Questi fatti mettono in risalto quanto, al contrario, Giancarlo Cottoni fosse illuminato e dotato di spessore culturale, interprete delle istanze più genuine di riforma profonda delle pratiche scolastiche, apertamente schierato sulla frontiera avanzata dell’innovazione pedagogica e didattica. Se volessimo utilizzare una formula – del resto nata in quegli stessi anni – potremmo senza dubbio definirlo un promotore della “scuola-servizio”, dove la centralità dei bisogni del bambino prendeva il posto della tradizionale uniformità della scuola-programma. In particolare, il suo impegno – come è noto – era rivolto al riconoscimento delle diversità intese come valore e della qualità della relazione come elemento costitutivo del processo educativo. I contributi di Giancarlo Cottoni si sostanziavano in una ricca e instancabile produzione di “Quaderni” e materiali vari che costituivano un ventaglio di proposte educative che si traducevano sul piano didattico nella quotidianità della vita della classe. A metà degli anni novanta anch’io, su quella scia, sono stato lieto di affidargli, per la pubblicazione da parte dell’allora  CEDIS, due “Quaderni degli appunti”: “Orientamenti per un Progetto-lettura” e “Verso una scuola multimediale”. In anticipo sui tempi, il suo lavoro era orientato alla costituzione di una scuola in rete, ancora prima della nascita del web.

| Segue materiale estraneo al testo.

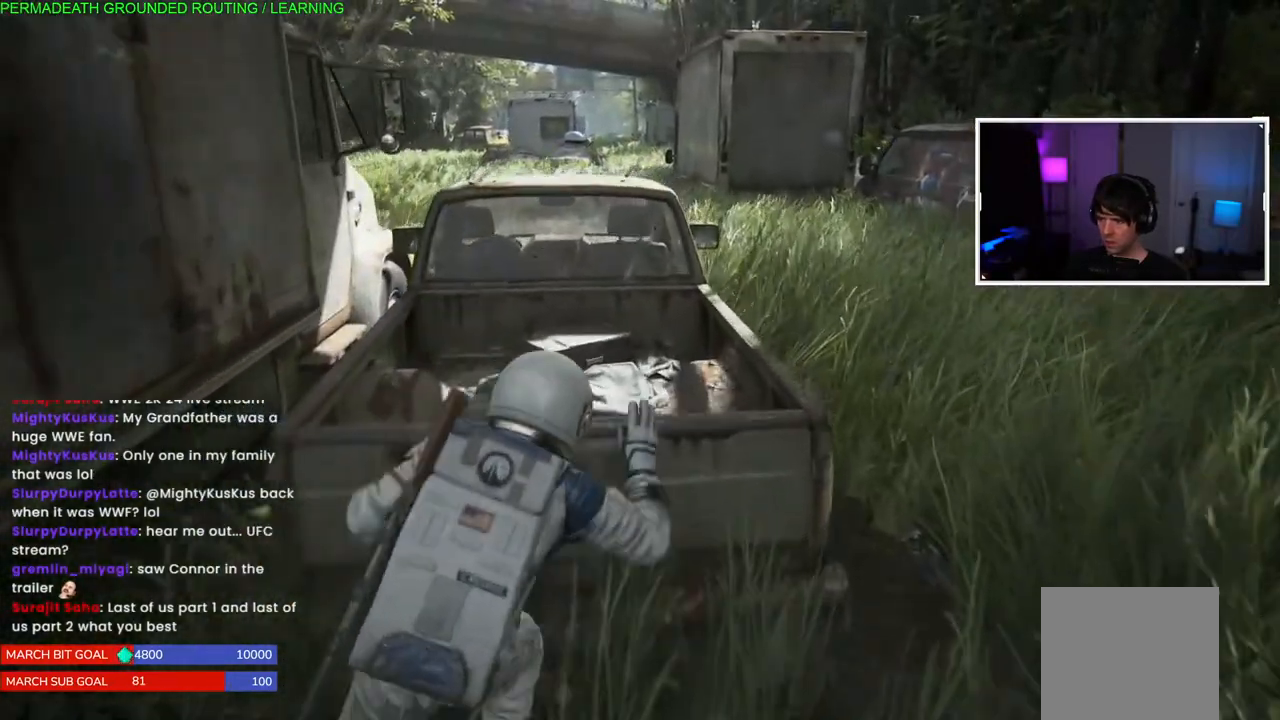
{"buttons": ["L1"], "left_stick": "up", "right_stick": "center", "events": [[17, "right_stick", "left"], [467, "right_stick", "center"]]}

E’ anche il caso di ricordare che Giancarlo Cottoni accoglieva con piacere gli inviti che provenivano dagli Istituti dove teneva conferenze sui temi dell’Integrazione che lasciavano il segno e tracciavano spesso il solco all’interno del quale ci si poteva muovere nell’ottica di un sistema sinergico dove dirigenti, insegnanti, genitori, organizzazione e strutture trovavano una voce comune.

Non sono in grado oggi di verificare e valutare quanto del suo esempio sia stato recepito e praticato ma sicuramente sarebbe auspicabile che il patrimonio culturale che Giancarlo Cottoni ci ha lasciato non solo non sia dimenticato ma costituisca una preziosa eredità per le generazioni attuali e future.